PROBLEM TO SOLVE:
Which lines in the data below contain the string "VERTEX"? Copy out each of them.

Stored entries
<<<<
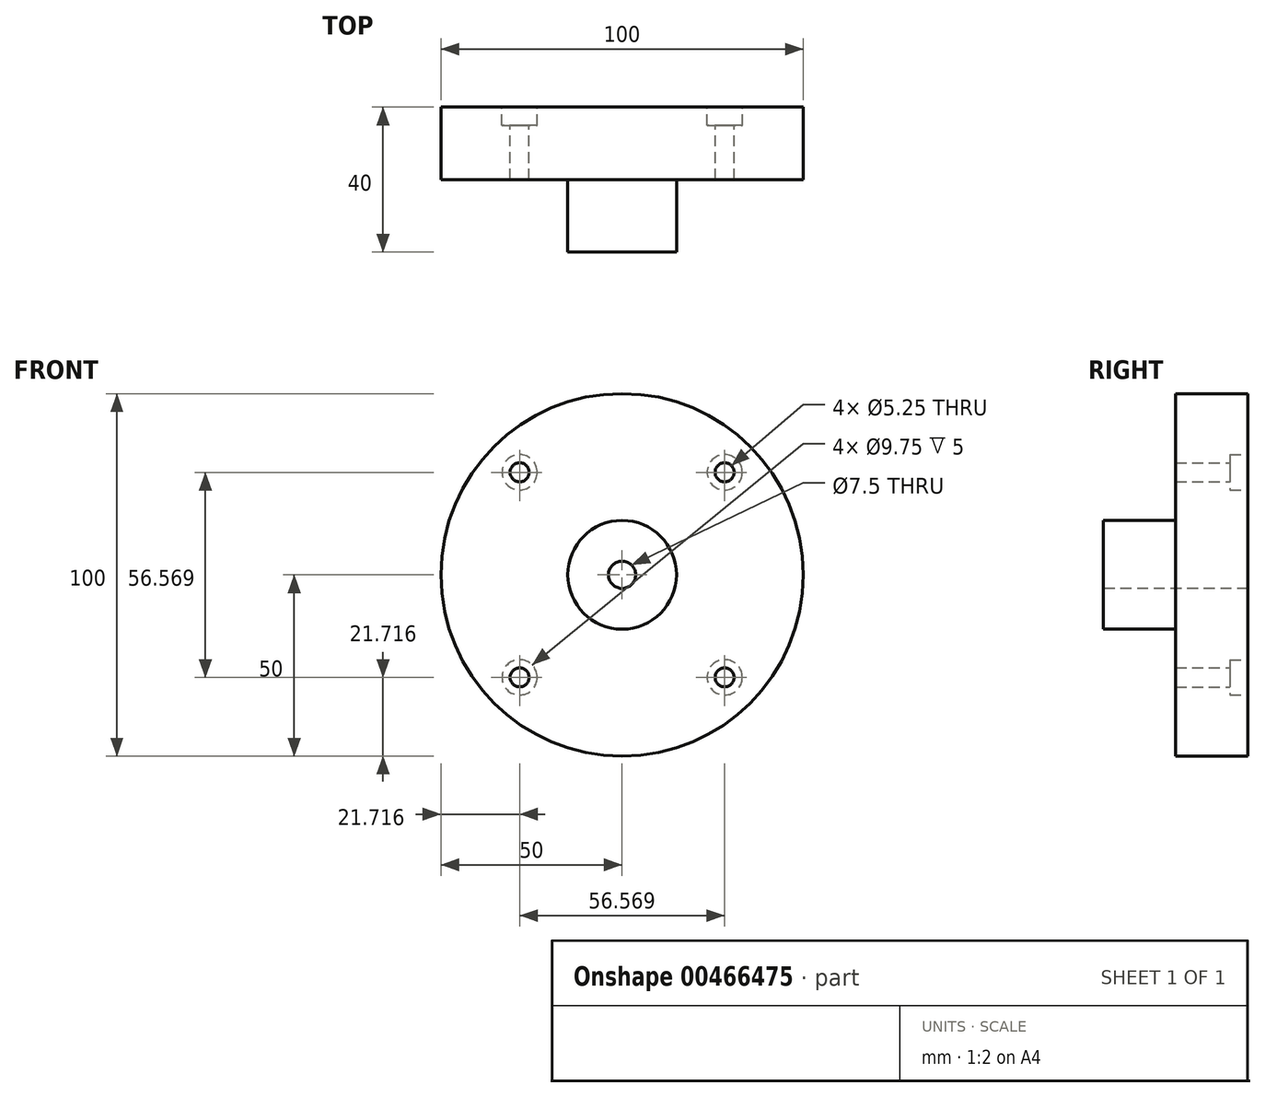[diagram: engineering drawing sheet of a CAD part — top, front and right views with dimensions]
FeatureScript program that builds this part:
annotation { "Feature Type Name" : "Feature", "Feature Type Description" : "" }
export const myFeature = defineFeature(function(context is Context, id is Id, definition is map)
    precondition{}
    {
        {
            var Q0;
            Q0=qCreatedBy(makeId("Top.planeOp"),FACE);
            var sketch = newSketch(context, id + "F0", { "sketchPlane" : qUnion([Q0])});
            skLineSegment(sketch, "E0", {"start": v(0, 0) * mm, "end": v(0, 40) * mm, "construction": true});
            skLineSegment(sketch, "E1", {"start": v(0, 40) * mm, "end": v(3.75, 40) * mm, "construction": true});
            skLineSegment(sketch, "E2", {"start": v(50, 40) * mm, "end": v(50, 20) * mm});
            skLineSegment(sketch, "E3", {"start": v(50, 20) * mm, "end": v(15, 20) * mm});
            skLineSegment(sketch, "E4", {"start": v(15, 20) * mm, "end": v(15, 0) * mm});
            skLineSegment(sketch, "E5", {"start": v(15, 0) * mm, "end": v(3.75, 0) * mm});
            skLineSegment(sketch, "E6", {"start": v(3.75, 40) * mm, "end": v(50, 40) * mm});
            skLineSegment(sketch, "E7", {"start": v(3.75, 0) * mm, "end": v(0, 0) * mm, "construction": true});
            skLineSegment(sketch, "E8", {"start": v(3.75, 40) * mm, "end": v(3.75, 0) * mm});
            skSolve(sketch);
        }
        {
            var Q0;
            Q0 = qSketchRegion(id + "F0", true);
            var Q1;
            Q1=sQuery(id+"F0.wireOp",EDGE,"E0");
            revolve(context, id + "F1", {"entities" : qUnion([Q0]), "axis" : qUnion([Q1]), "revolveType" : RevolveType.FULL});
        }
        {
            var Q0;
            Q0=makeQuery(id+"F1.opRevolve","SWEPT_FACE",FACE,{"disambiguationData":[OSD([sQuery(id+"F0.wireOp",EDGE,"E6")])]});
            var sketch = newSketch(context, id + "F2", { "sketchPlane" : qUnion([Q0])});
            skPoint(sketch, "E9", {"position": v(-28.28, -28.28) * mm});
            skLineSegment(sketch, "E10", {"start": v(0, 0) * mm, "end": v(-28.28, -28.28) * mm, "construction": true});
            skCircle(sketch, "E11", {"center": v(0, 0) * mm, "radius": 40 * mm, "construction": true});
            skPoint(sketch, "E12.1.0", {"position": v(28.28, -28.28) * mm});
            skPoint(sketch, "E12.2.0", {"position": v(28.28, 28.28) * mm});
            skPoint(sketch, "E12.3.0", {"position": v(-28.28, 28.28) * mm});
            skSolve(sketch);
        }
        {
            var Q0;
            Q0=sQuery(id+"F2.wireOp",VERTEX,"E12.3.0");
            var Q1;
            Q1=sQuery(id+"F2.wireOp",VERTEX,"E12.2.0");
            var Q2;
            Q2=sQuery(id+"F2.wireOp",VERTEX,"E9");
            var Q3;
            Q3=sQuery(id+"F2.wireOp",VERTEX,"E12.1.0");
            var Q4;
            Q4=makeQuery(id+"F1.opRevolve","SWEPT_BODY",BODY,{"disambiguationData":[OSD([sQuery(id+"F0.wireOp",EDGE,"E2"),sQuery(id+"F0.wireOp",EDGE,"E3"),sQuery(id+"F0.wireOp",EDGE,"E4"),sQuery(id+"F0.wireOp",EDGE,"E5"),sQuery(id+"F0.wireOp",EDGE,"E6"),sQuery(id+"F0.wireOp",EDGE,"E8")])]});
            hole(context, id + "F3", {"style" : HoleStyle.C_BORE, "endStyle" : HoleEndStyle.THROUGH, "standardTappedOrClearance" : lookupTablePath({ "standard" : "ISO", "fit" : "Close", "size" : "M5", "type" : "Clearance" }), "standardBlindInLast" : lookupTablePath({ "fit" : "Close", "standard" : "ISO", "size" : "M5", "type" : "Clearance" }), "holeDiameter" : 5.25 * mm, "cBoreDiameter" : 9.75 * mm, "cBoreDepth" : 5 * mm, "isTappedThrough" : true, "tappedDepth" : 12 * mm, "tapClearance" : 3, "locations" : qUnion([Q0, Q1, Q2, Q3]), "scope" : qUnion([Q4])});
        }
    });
>>>>
THE REPLY:
            Q0=sQuery(id+"F2.wireOp",VERTEX,"E12.3.0");
            Q1=sQuery(id+"F2.wireOp",VERTEX,"E12.2.0");
            Q2=sQuery(id+"F2.wireOp",VERTEX,"E9");
            Q3=sQuery(id+"F2.wireOp",VERTEX,"E12.1.0");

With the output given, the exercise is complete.